Overall objectives:

According to the United Nations Codex Alimentarium "Organic Farming is defined as the set of agricultural production practices, subject to certification, based on the primary use of natural resources and raw materials, the minimal use of synthetic substances, whether in pest control, fertilization or in the correction of natural soil characteristics."
However careful and responsible, the organic farming practices may not always necessarily guarantee that products are completely free of any residues deriving from synthetic agro-substances, due to non-point environmental pollution, which will determine or influence the quality of agricultural produces. The externalities from diverse anthropogenic activities may impact organic farming through two main vectors, indeed vital resources, namely air and water.

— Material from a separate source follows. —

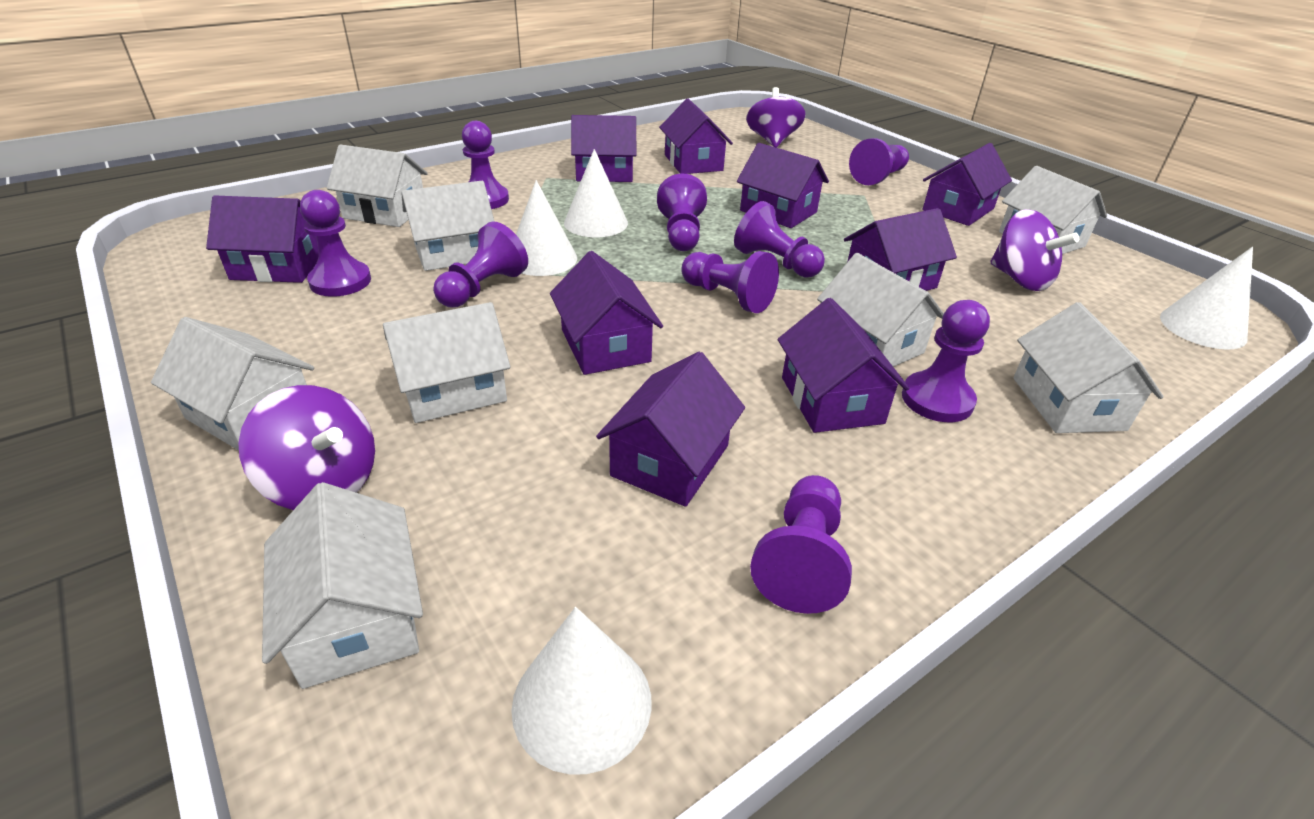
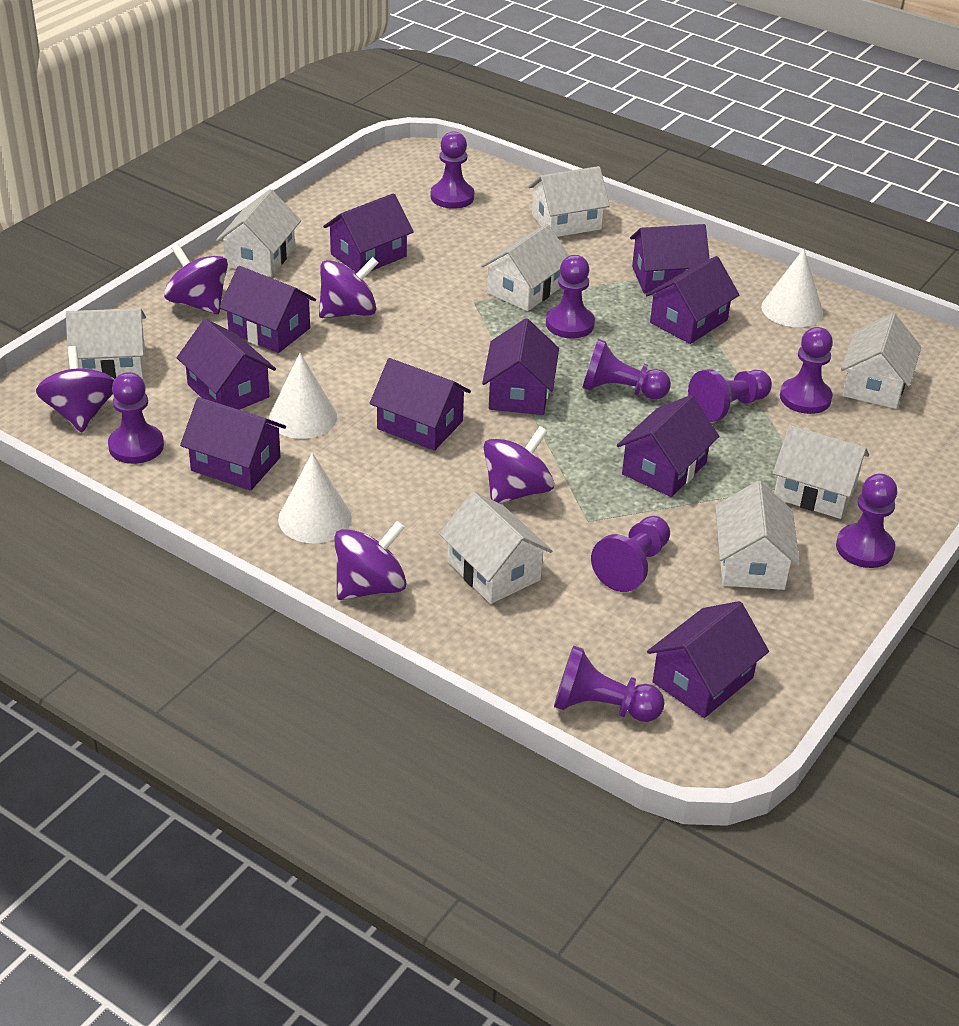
purple house: 9 -> 10
purple spinning top: 3 -> 5
white cone: 4 -> 3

This course will have as a main tenet the introduction of fundamental concepts in the field of hydrology, showing methodological alternatives for the use of water resources in agricultural production, and the demonstration of how environmental conservation policies, pertaining to water recycling and its sustainable use, can and should be the basis of all agricultural production.

Syllabus:

1) introduction of basic hydrology concepts;

2) considerations regaring site  selection taking into account the availability of water resources;
3) discussion of key challenges and factors responsible for changes in production quality  regarding the quality of water;
4) presentation and recommendation of the main analytical methodologies in most common contamination screening;
5) indication of viabilizadoras techniques and methodologies of conservation, recycling and optimization in the use of water in agricultural production;
6) storage and distribution systems to support the irrigation of agricultural crops;
7) water as a factor of integration and boosting agricultural communities.

Literature/Sources:

01) Principles of Organic Farming: Renewing the Earth's Harvest; Publ. by Navdanya; 2004; New Delhi, India

02) Water and Sustainable Agriculture; Iván Francisco García-Tejero; 2011; Springer

03) Thirsty Planet: Strategies for Sustainable Water Management; Constance Elizabeth Hunt; 2004; St Martin's Press, LLC, 175 Fifth Avenue, New York, NY

04) International Assessment of Agricultural Knowledge, Science and Technology for Development. Agriculture at a Crossroads: Global Report; Beverly D. McIntyre and others (ed.);  2009; Washington, D.C.; Island Press.

05) Buried Clay Pot irrigation; in Agricultural Water Management J. 48(2):79­ 88; Bainbridge, D.A.; 2001

06) Buried Clay Pot Irrigation Booklet; Bainbridge, D.A.; 2006

07) Constructed wetlands for grey water treatment; Avery, L.M. et al.; 2007

08) Characteristics of grey wastewater; Eriksson, E. et al.; 2002

09) Constructed wetlands for the Mediterranean countries; Masi, F. et al.; 2007

10) Wastewater treatment by a modular, domestic-scale reedbed system; Derry, C. et al.; 2015

11) Feasibility and sustainability of fog harvesting; Batishah, A.F.; 2015

12) Fog collection in the western Mediterranean basin; Estrela. M. et al.; 2008

13) Fog water collection in a rural park in the Canary Isles; Marzol Jaen, M.V.; 2002

14) Mechanical characteristics of Raschel mesh for fog collectors; Riverera, J.D. et al.; 2015

15) Prospective use of collected fog water in the restoration of degraded burned areas; Estrela, M.J. et al., 2009

16) Temporal characteristics and fog water collection during summer in Tenerife; Marzol Jaen, M.V.; 2008

17) Comportamento Hidráulico e Ambiental de Zonas Húmidas; Ph.D. Dissert. Engenharia do Ambiente; Galvão, A.F.; Univ. Técnica Lisboa; 2009

Assesssment methods and criteria:

The evaluation will be based on the presentation in groups of 2 or 3 students, of a water resources management project considering a case study.